As if reading her mind, Dr. Lee cleared his voice.  “This might be difficult for you to hear, but your father was proud to do what he did.”

She laid a hand back over one of her eyes.  “I know.”

“I learned something, Li Na, when my father died several years ago.  He was very old, but I was happy to spend time with him before he passed.  We talked for hours, and I told him the most important thing to me, as his child, was to know that he was proud of me.”

She lowered her hand and blinked.  “I know he was proud of me.”

“Do you know what my father told me?”

She shook her head.

“He told me that the most important thing to him, as my father, was to see me live.”  Lee thought for a moment before his eyes returned to hers.  “I’ve been a doctor for many years.  I’ve seen a lot.  And still it’s hard to explain.  Understand, Li Na, that when a man loses a spouse, it destroys his heart.  But when a father loses a child it destroys his
soul
.”

Across the bed, her bottom lip began to tremble.

“I can promise you, there was nothing more important to him than saving your life.”

She didn’t speak again for several minutes.  Finally she asked, “What exactly did he do?”

Dr.
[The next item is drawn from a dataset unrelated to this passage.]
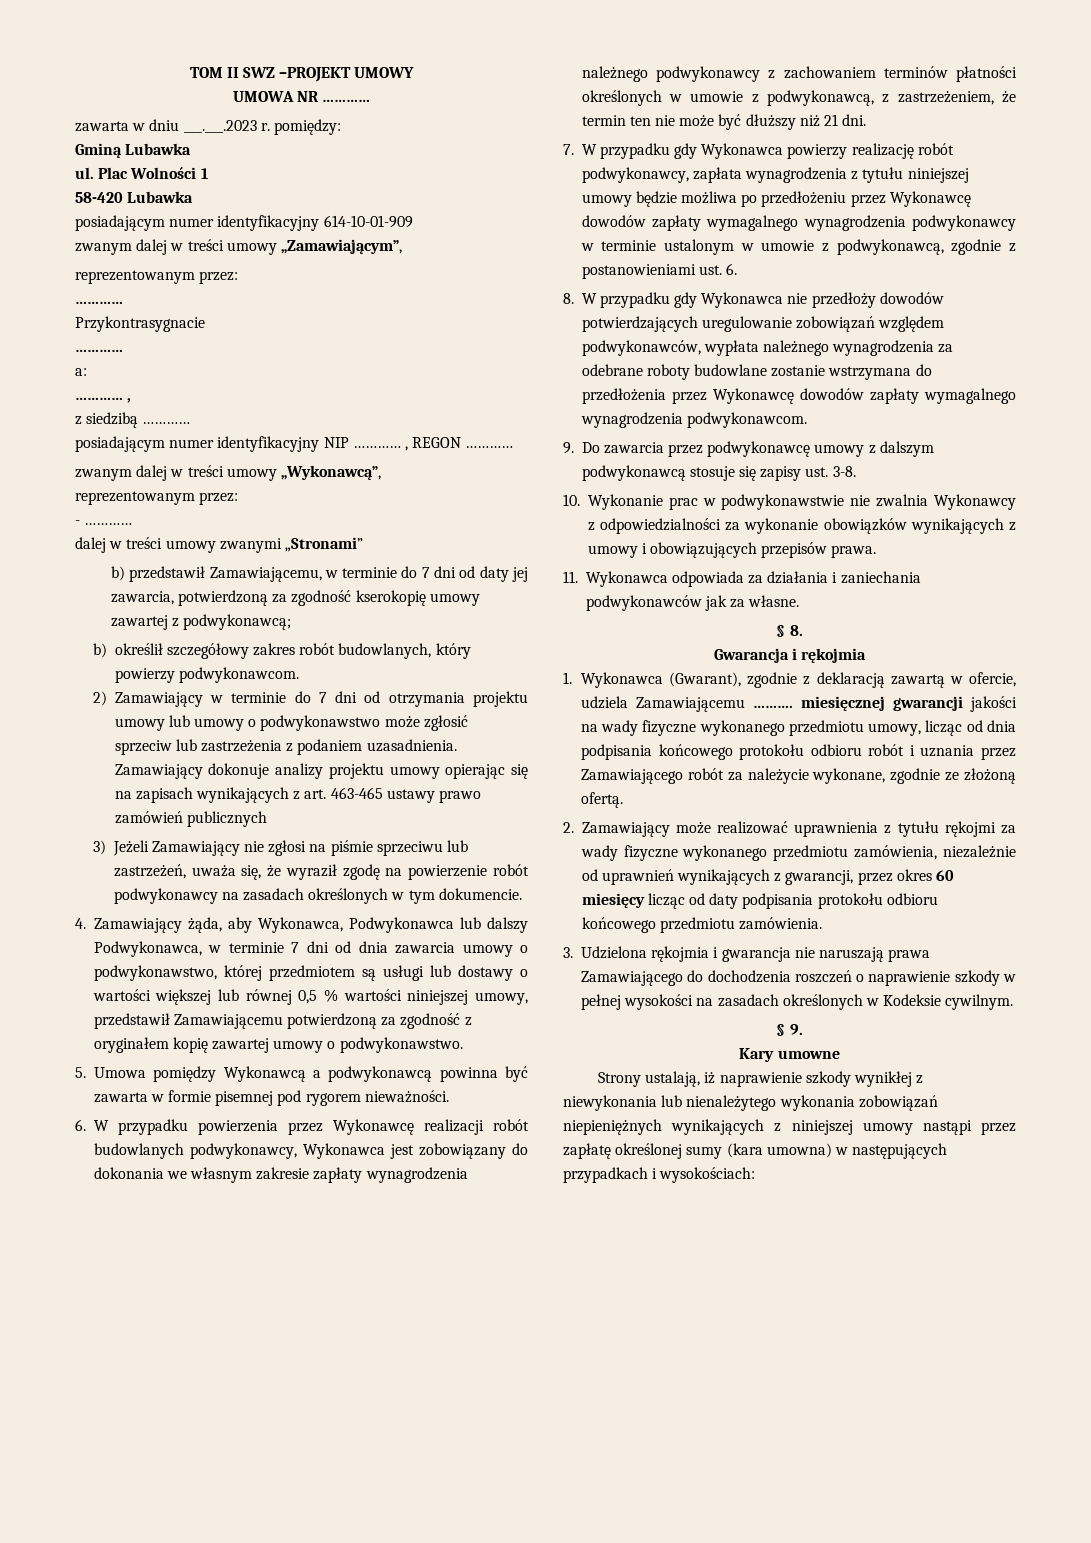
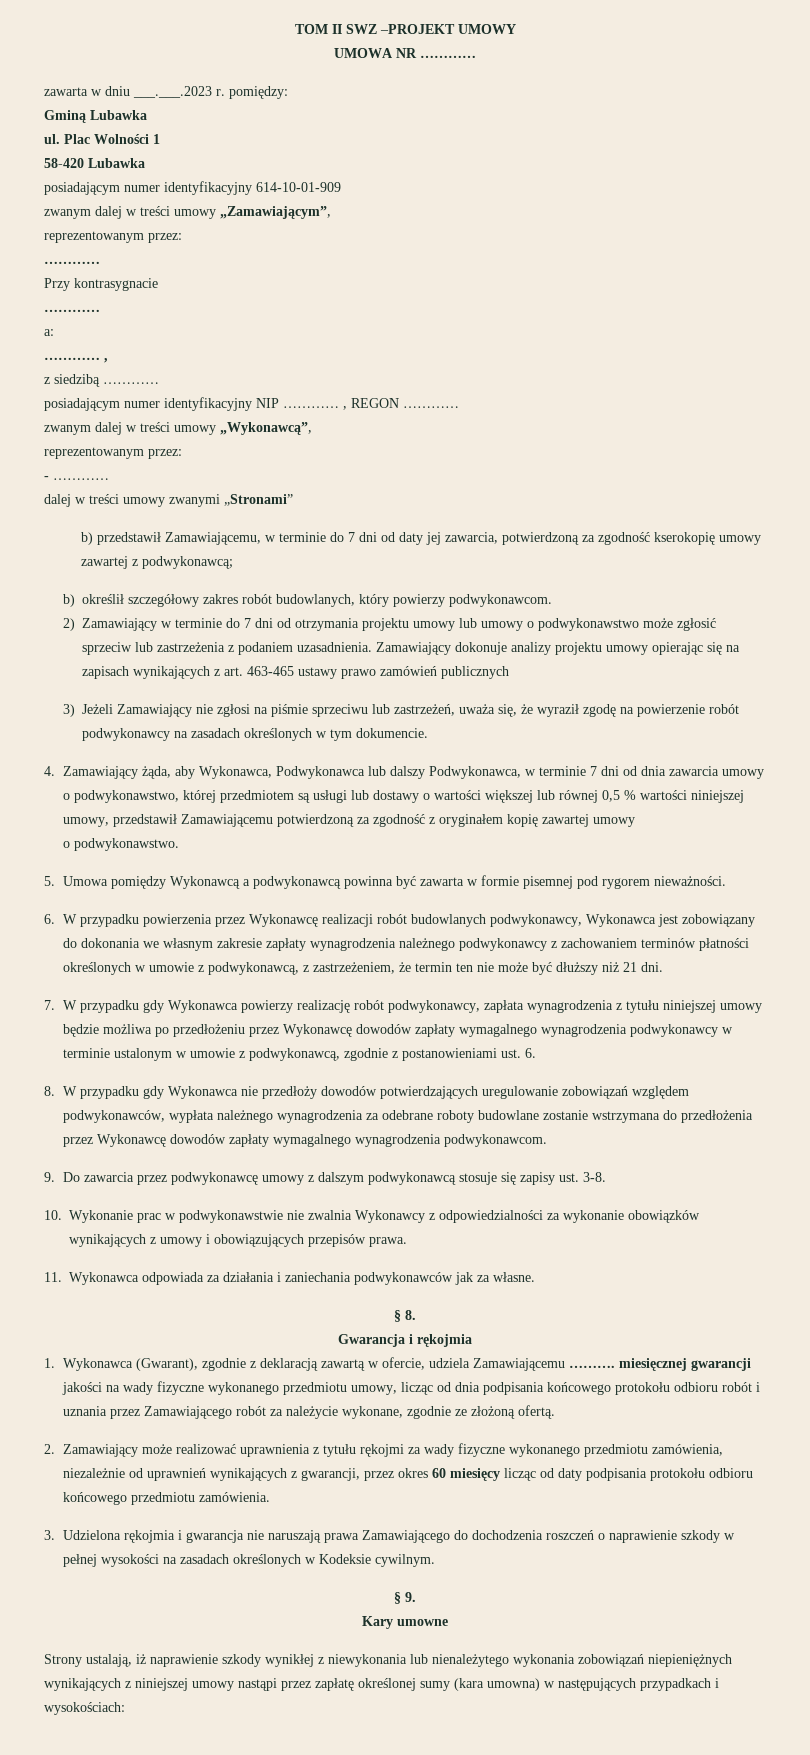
[75,316,205,332] Przykontrasygnacie -> [44,278,158,291] Przy kontrasygnacie
(324, 1046) none -> (635, 822) //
Lee shook his head.  “I have no idea.”  When she looked puzzled, he continued.  “He wouldn’t tell me.  He said it would only make things more dangerous.  That no matter how thorough he was, someone would still find out what he had done.  Of that he was sure.  The discovery was so important to the government that they would never give up.”

“I can’t stay here, can I?”

Lee was hesitant but shook his head.  “Not for long.”

“How long?”

“That depends on you.  On when you’re ready.  I personally think you have a lot more healing to do, but then again, I don’t know the things that your father did.”

“Neither of us does.”

Lee’s lip curled slightly.  “That’s true.”

The room fell quiet before Lee promptly stood up.

“I have some things for you.  From your father.”  He left the room and returned a few minutes later.  In one hand was a soft leather satchel.  In the other was a square case made of metal.  Lee put them both on the bed within reach of her good hand.

“Take your time.  These were left for you and they have not been opened.”  He walked to the door where he turned back to her.  “Don’t try to figure everything out today.  We have time, and I’ll help you.”

Li Na watched him pull the old wooden door closed behind him. She peered down curiously at the two items resting on her bed and picked up the leather satchel first.  She began to open it but paused.  Her emotions might not be ready for what was inside. 

She set it back down and instead pulled the metal case closer.  After studying it, she tried one of the clasps which promptly sprung open.  She followed with the second, which opened just as easily.

Slowly, Li Na lifted the cold top, pushing it up and away.  The contents were surprising given the bulkiness of the case’s exterior.  Inside were three large vials fitted neatly into a hard interior gel.

One was filled with a frozen, pinkish material. The other two were empty.